Early Life and Family
Bernadotte was born in Pau, France, as the son of Jean Henri Bernadotte (Pau, Béarn, 14 October 1711 – Pau, 31 March 1780), procurator at Pau, and wife (married at Boëil-Bezing, 20 February 1754) Jeanne de Saint-Vincent (Pau, 1 April 1728 – Pau, 8 January 1809). The family name was originally de Pouey, but was changed to Bernadotte - a surname of an ancestress - at the beginning of the 17th century. His brother Jean Bernadotte (Pau, 1754 – Pau, 8 August 1813) was eventually made 1st Baron Bernadotte and married Marie Anne Charlotte de Saint-Paul. Bernadotte himself added Jules to his first names later, from Julius Caesar, in the classicizing spirit of the French Revolution.

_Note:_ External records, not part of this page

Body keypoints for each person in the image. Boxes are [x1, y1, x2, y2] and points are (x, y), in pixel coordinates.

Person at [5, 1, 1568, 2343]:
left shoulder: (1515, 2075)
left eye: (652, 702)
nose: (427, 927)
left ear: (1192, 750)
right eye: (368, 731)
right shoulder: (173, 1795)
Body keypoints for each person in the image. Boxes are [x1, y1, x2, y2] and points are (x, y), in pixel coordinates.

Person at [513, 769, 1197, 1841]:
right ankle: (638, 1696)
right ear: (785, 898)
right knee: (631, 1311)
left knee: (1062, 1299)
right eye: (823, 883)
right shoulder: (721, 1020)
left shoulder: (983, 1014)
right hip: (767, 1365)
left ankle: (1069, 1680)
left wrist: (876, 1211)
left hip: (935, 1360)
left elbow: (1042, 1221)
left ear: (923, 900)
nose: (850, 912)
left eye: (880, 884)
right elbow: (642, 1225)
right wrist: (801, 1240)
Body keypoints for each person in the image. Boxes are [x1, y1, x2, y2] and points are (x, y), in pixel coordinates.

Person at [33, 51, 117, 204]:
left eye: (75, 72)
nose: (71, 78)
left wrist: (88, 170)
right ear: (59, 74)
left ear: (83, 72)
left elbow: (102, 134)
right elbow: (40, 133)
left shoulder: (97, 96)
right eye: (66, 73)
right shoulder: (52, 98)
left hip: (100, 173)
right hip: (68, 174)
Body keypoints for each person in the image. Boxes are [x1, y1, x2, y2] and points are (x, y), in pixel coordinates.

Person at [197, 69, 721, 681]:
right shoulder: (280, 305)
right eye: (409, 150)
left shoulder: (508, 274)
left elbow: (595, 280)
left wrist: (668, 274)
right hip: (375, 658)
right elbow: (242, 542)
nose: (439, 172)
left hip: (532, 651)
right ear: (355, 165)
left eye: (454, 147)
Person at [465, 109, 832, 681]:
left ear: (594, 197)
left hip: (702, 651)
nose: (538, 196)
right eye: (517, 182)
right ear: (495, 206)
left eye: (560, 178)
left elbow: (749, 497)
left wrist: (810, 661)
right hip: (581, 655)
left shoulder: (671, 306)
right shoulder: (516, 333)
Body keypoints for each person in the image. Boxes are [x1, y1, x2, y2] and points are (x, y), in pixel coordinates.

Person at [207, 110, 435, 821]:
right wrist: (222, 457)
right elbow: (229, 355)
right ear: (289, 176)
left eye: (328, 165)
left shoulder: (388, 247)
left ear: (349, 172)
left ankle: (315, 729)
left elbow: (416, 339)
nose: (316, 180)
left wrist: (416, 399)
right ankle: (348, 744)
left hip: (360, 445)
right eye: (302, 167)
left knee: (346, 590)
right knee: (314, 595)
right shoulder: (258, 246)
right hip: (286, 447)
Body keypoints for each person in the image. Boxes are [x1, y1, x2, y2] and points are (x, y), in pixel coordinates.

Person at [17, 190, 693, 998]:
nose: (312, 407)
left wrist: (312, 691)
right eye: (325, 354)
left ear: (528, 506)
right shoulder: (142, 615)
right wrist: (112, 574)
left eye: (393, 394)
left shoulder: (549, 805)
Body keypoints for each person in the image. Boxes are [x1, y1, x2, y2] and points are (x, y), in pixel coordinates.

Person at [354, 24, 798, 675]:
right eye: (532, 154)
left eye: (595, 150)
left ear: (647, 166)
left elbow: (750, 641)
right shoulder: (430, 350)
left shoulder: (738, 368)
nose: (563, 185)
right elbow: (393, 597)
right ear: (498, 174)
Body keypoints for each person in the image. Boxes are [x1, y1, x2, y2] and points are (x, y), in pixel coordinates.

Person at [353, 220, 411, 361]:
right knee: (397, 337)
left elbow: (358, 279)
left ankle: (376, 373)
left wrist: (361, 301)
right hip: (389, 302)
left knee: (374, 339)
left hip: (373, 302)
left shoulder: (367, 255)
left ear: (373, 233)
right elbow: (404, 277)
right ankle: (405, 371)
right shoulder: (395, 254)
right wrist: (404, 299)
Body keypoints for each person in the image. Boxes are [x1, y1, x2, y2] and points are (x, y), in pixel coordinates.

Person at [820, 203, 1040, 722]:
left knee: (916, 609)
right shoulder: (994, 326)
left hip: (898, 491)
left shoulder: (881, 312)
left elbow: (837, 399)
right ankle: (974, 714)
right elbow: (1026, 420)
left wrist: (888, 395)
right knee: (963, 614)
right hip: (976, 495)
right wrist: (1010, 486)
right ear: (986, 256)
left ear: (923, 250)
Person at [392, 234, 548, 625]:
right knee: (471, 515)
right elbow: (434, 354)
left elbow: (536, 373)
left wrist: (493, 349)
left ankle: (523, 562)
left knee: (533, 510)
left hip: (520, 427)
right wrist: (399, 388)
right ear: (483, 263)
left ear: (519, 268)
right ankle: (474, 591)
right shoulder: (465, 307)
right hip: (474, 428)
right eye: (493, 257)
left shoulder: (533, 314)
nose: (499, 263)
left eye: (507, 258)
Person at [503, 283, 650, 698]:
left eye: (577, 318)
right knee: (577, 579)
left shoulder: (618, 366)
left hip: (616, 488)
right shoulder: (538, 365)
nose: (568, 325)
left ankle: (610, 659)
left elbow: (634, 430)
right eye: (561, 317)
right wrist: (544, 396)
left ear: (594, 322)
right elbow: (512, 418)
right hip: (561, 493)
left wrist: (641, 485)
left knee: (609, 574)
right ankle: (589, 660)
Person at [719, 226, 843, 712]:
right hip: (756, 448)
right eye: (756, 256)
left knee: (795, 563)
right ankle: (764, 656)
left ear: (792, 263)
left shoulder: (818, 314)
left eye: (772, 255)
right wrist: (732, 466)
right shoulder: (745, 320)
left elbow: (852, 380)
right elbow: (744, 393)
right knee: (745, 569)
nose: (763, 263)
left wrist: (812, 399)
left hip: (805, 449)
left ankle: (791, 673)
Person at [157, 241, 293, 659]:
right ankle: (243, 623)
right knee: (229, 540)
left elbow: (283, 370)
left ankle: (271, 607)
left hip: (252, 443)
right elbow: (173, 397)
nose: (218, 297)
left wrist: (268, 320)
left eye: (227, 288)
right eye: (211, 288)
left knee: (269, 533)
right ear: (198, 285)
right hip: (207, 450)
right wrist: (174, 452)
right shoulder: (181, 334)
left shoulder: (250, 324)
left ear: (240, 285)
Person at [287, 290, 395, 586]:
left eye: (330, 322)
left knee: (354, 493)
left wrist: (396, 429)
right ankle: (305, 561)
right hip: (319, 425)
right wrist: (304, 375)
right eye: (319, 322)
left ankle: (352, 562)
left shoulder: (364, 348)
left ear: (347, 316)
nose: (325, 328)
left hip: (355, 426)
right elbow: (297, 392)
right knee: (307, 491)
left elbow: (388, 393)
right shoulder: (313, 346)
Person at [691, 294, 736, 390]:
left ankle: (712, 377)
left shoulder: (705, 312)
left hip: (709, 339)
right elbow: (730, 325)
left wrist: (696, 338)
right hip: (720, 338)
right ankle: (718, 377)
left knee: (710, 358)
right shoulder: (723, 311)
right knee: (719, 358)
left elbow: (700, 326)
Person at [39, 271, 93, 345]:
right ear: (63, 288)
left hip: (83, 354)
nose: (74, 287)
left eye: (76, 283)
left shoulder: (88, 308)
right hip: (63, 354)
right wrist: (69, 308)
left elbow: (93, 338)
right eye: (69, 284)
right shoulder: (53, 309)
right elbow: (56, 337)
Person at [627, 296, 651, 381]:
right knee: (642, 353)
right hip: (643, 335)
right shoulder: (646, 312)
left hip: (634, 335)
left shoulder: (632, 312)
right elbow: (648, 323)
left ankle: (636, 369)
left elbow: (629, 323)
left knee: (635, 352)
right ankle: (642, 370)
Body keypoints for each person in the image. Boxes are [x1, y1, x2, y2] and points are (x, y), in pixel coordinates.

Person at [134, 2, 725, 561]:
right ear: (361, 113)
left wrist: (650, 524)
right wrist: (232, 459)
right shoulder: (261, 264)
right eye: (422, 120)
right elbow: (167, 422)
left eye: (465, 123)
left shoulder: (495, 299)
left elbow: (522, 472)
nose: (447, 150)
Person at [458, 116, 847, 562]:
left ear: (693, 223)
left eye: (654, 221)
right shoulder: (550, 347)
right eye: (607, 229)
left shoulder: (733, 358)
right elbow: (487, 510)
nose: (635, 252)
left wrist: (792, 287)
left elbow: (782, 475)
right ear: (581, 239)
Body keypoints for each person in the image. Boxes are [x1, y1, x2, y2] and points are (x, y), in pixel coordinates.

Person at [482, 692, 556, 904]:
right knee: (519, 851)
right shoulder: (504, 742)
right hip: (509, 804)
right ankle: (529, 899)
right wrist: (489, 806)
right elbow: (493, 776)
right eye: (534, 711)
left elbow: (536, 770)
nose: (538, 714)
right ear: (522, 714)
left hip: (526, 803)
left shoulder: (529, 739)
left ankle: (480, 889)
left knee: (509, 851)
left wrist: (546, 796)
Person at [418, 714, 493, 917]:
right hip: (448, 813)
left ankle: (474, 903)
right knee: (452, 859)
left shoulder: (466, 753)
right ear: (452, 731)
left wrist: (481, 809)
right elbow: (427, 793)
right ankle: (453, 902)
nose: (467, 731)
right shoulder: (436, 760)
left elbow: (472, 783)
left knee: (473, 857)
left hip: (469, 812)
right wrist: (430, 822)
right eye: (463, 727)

Read more about this topic: Charles XIV John Of Sweden
Famous quotes containing the words early life, early, life and/or family:
“Many a woman shudders ... at the terrible eclipse of those intellectual powers which in early life seemed prophetic of usefulness and happiness, hence the army of martyrs among our married and unmarried women who, not having cultivated a taste for science, art or literature, form a corps of nervous patients who make fortunes for agreeable physicians ...”
—Sarah M. Grimke (17921873)
“The Americans never use the word peasant, because they have no idea of the class which that term denotes; the ignorance of more remote ages, the simplicity of rural life, and the rusticity of the villager have not been preserved among them; and they are alike unacquainted with the virtues, the vices, the coarse habits, and the simple graces of an early stage of civilization.”
—Alexis de Tocqueville (18051859)
“The clergyman is expected to be a kind of human Sunday. Things must not be done in him which are venial in the week-day classes. He is paid for this business of leading a stricter life than other people. It is his raison dêtre.... This is why the clergyman is so often called a vicarMhe being the person whose vicarious goodness is to stand for that of those entrusted to his charge.”
—Samuel Butler (18351902)
“They would probably help, in some trying time to come, to keep the jewel of liberty within the family of freedom.”